In fact, the IRS says, it has devoted substantial resources with more than 500 docketed cases in tax courts, and is conducting a number of income tax examinations of participants in these arrangements, along with investigations into captive insurance promoters.
In 2014, David McManus, then president of Artex Risk Solutions, confirmed the company was involved in an IRS investigation into the captive insurance industry, which he suggested involves a number of other captives managers who specialise in 831(b) captives.
Artex, among other captives service providers, would go on to be the defendants in an Arizona-based lawsuit at the end of 2018 that alleged they had conspired to design, promote, sell, implement and manage illegal tax-advantaged captive insurance strategies using attempted 831(b) elections.

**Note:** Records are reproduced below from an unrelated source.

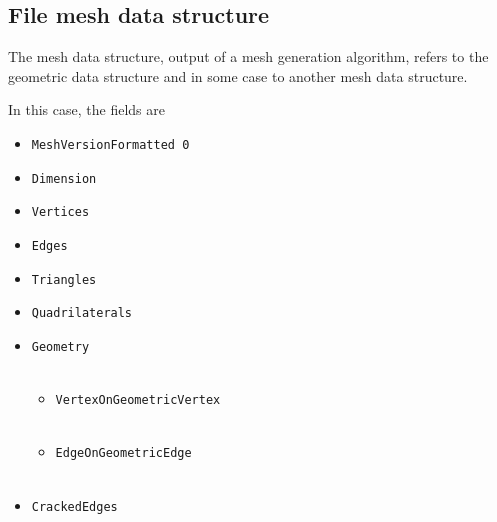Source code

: \documentclass[a4paper,twoside,12pt]{book}
\begin{document}
\subsection{File mesh data structure}
 \label{meshformatfile.mesh}
The mesh data structure, output of a mesh generation algorithm,
refers to the geometric data structure and in some case to another
mesh data structure.

In this case, the fields are

\small
\begin{itemize}
\item {\tt MeshVersionFormatted 0}
\end{itemize}
\normalsize

\small
\begin{itemize}
\item {\tt Dimension}

\item {\tt Vertices}
  \\

\item {\tt Edges}
   \\

\item {\tt Triangles}
   \\

\item {\tt Quadrilaterals}
   \\




\item {\tt Geometry} \\
 \\

\begin{itemize}
\item {\tt VertexOnGeometricVertex} \\
   \\

\item {\tt EdgeOnGeometricEdge} \\
   \\
\end{itemize}

\item {\tt CrackedEdges}
  \\

\end{itemize}
\normalsize
\end{document}
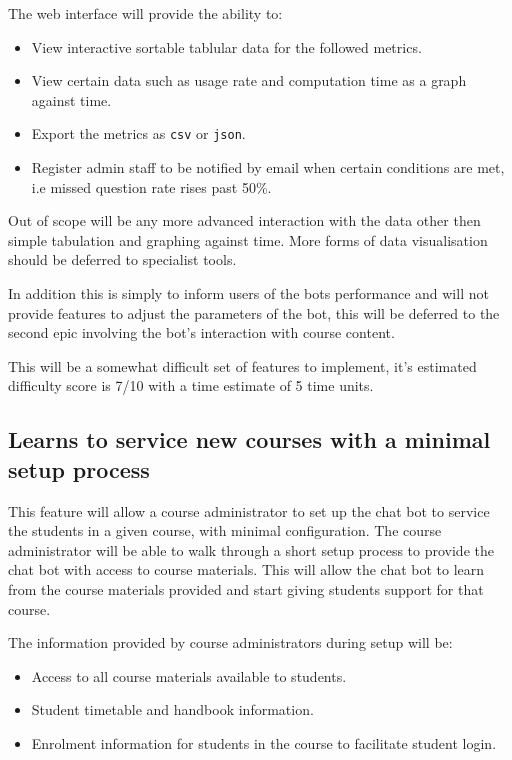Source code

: \documentclass{article}
\begin{document}
The web interface will provide the ability to:
\begin{itemize}
  \item View interactive sortable tablular data for the followed metrics.
  \item View certain data such as usage rate and computation time as a graph against time.
  \item Export the metrics as \texttt{csv} or \texttt{json}.
  \item Register admin staff to be notified by email when certain conditions are met, i.e missed question rate rises past 50\%.
\end{itemize}

Out of scope will be any more advanced interaction with the data other then simple tabulation and graphing against time. More forms of data visualisation should be deferred to specialist tools. 

In addition this is simply to inform users of the bots performance and will not provide features to adjust the parameters of the bot, this will be deferred to the second epic involving the bot's interaction with course content. 

This will be a somewhat difficult set of features to implement, it's estimated difficulty score is 7/10 with a time estimate of 5 time units.

\subsection{Learns to service new courses with a minimal setup process}

This feature will allow a course administrator to set up the chat bot to service the students in a given course, with minimal configuration.
The course administrator will be able to walk through a short setup process to provide the chat bot with access to course materials.
This will allow the chat bot to learn from the course materials provided and start giving students support for that course. 

The information provided by course administrators during setup will be:
\begin{itemize}
  \item Access to all course materials available to students.
  \item Student timetable and handbook information.
  \item Enrolment information for students in the course to facilitate student login.
\end{itemize}
\end{document}
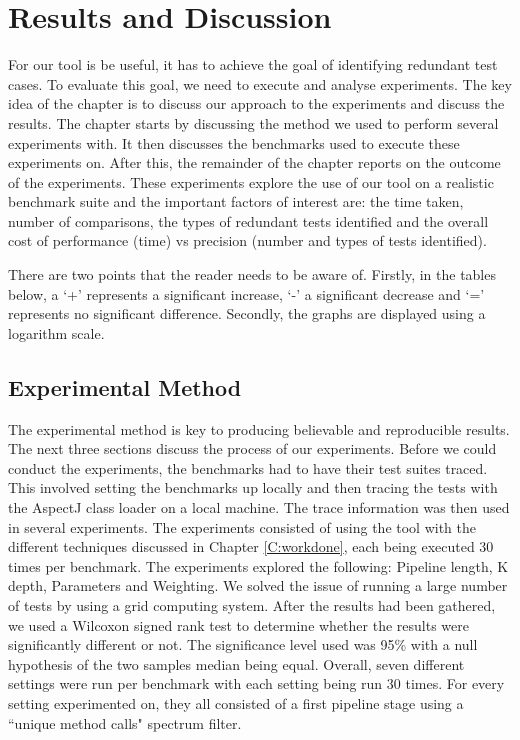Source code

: \chapter{Results and Discussion}\label{C:results}\label{C:evaluation}

For our tool is be useful, it has to achieve the goal of identifying redundant test cases. To evaluate this goal, we need to execute and analyse experiments. The key idea of the chapter is to discuss our approach to the experiments and discuss the results. The chapter starts by discussing the method we used to perform several experiments with. It then discusses the benchmarks used to execute these experiments on. After this, the remainder of the chapter reports on the outcome of the experiments. These experiments explore the use of our tool on a realistic benchmark suite and the important factors of interest are: the time taken, number of comparisons, the types of redundant tests identified and the overall cost of performance (time) vs precision (number and types of tests identified).

There are two points that the reader needs to be aware of. Firstly, in the tables below, a `+' represents a significant increase, `-' a significant decrease and `=' represents no significant difference. Secondly, the graphs are displayed using a logarithm scale.

\section{Experimental Method}

The experimental method is key to producing believable and reproducible results. The next three sections discuss the process of our experiments. Before we could conduct the experiments, the benchmarks had to have their test suites traced. This involved setting the benchmarks up locally and then tracing the tests with the AspectJ class loader on a local machine. The trace information was then used in several experiments. The experiments consisted of using the tool with the different techniques discussed in Chapter \ref{C:workdone}, each being executed 30 times per benchmark. The experiments explored the following: Pipeline length, K depth, Parameters and Weighting. We solved the issue of running a large number of tests by using a grid computing system. After the results had been gathered, we used a Wilcoxon signed rank test \cite{wilcoxon1945individual} to determine whether the results were significantly different or not. The significance level used was 95\% with a null hypothesis of the two samples median being equal. Overall, seven different settings were run per benchmark with each setting being run 30 times. For every setting experimented on, they all consisted of a first pipeline stage using a ``unique method calls" spectrum filter. 

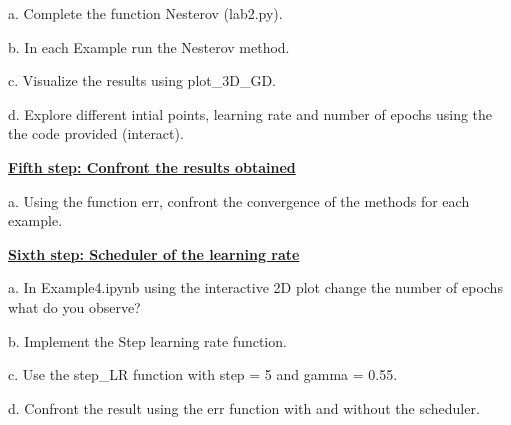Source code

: \documentclass{article}
\newcommand{\step}[1]{\underline{\textbf{\large{#1}}} }
\begin{document}
    a. Complete the function Nesterov (lab2.py).

    b. In each Example run the Nesterov method.

    c. Visualize the results using plot\_3D\_GD.

    d. Explore different intial points, learning rate and number of epochs using the the code provided (interact).

\begin{center}\step{Fifth step: Confront the results obtained}\end{center}
  
      a. Using the function err, confront the convergence of the methods for each example.
  
\begin{center} \step{Sixth step: Scheduler of the learning rate}\end{center}

    a. In Example4.ipynb using the interactive 2D plot change the number of epochs what do you observe?

    b. Implement the Step learning rate function.

    c. Use the step\_LR function with step = 5 and gamma = 0.55.

    d. Confront the result using the err function with and without the scheduler.
  
\end{document}
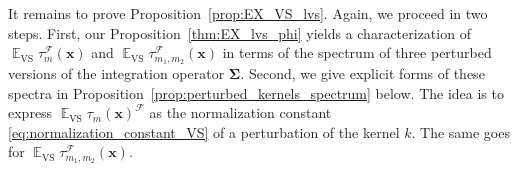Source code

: \documentclass[twoside,11pt]{book}
\DeclareMathOperator{\Det}{Det}
\DeclareMathOperator{\VS}{\mathrm{VS}}
\DeclareMathOperator{\Tran}{\intercal}
\DeclareMathOperator{\EX}{\mathbb{E}}
\DeclareMathOperator{\F}{\mathcal{F}}
\newcommand{\rb}[1]{\textcolor{magenta}{#1}}
\begin{document}
It remains to prove Proposition~\ref{prop:EX_VS_lvs}. Again, we proceed in two steps. First, our Proposition~\ref{thm:EX_lvs_phi} yields a characterization of $ \EX_{\VS}\tau_{m}^{\F}(\bm{x})$ and $\EX_{\VS}\tau_{m_{1},m_{2}}^{\F}(\bm{x})$ in terms of the spectrum of three perturbed versions of the integration operator $\bm{\Sigma}$. Second, we give explicit forms of these spectra in Proposition~\ref{prop:perturbed_kernels_spectrum} below. The idea is to express $\EX_{\VS} \tau_{m}(\bm{x})^{\F}$ as the normalization constant \eqref{eq:normalization_constant_VS} of a perturbation of the kernel $k$.
The same goes for $\EX_{\VS} \tau_{m_{1},m_{2}}^{\F}(\bm{x})$.
\end{document}
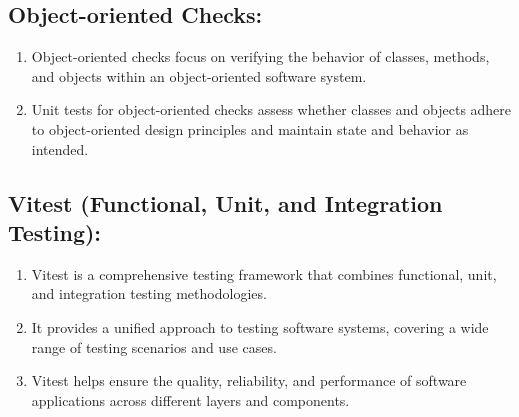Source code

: \documentclass{article}
\begin{document}
\subsection{Object-oriented Checks:}
\begin{enumerate}[label=\arabic*.]
    \item Object-oriented checks focus on verifying the behavior of classes, methods, and objects within an object-oriented software system.
    \item Unit tests for object-oriented checks assess whether classes and objects adhere to object-oriented design principles and maintain state and behavior as intended.
\end{enumerate}

\subsection{Vitest (Functional, Unit, and Integration Testing):}
\begin{enumerate}[label=\arabic*.]
    \item Vitest is a comprehensive testing framework that combines functional, unit, and integration testing methodologies.
    \item It provides a unified approach to testing software systems, covering a wide range of testing scenarios and use cases.
    \item Vitest helps ensure the quality, reliability, and performance of software applications across different layers and components.
\end{enumerate}
\end{document}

In Dimitri Shivkov v Artex Risk Solutions, it is alleged the promoters of these 831(b) structures had sold the captive strategies for the purpose of receiving and splitting substantial fees. The lawsuit also stated that the transactions under the captive insurance strategies were not insurance, the plaintiffs and class members’ captives were not insurance companies, and their attempted 831(b) elections were unlawful.
One of the attorneys representing the plaintiffs in Shivkov v Artex, David Deary of Loewinsohn Flegle Deary Simon, says he believes the conspiracy extends further than the named participants to other major microcaptive managers.
Another case, Pilot Series of Fortress Insurance v Commissioner, in which the taxpayer is accused of using a captive as a tax shelter, was scheduled for trial on June 3, 2019, although the case has now settled, with the taxpayers conceding beforehand.
The case involves Jim Cameron, the sole shareholder of glass manufacturing business Cameron Glass, based in Oklahoma, who formed Pilot Series of Fortress Insurance (Pilot) as a Delaware-based captive with the assistance of Artex Risk Solutions.
Pilot subsequently made an election to be taxed as an insurance company under IRC 831(b).
It is alleged that the ownership of the captive was structured to allow some or all of the wealth accumulated in it to be passed to Cameron’s children and grandchildren, in order to avoid the application of gift taxes or the use of Cameron’s lifetime exclusion.
An unnamed source told Captive International that it is safe to assume there will be further class actions filed against captives managers in the next year or two, and that the IRS is likely to continue to win the Tax Court cases.
“Quite frankly, if you work for a manager that continues to promote 831(b) tax-efficient solutions then you should run,” the source said.
“There is an argument that the purveyors of these captives (prior to Avrahami) were simply aggressively working within the law. Now that the case law has started to emerge, the potential of criminal liability for promoting these transactions is very real.”
At the start of the year, the Captive Insurance Companies Association (CICA) published new guidance on the use of risk pools following Reserve Mechanical and Avrahami. Commercial Insurance and Captive Insurance Industry: Commonly Accepted Practices provides a review of the structure and use of risk pools, addresses some of the common misperceptions, and provides guidance on commonly accepted insurance practices.
Captive insurance associations and many industry professionals have always advocated best practices for microcaptives, which continue to be a cost-effective method for smaller and medium-sized companies to get involved in alternative risk financing.
“Market factors aside (adverse selection, hardening market, etc) we continue to expect significant growth in the captives space,” says Reznicek.
“Further rulings will continue to provide additional guidance to the industry and set an appropriate foundation for the formal transfer of risk and funding for future losses via captive insurance company ownership.”
Kirkup adds: “While we think that some of the issues will be clarified on appeal, ground rules to ensure small captive viability are beginning to emerge.”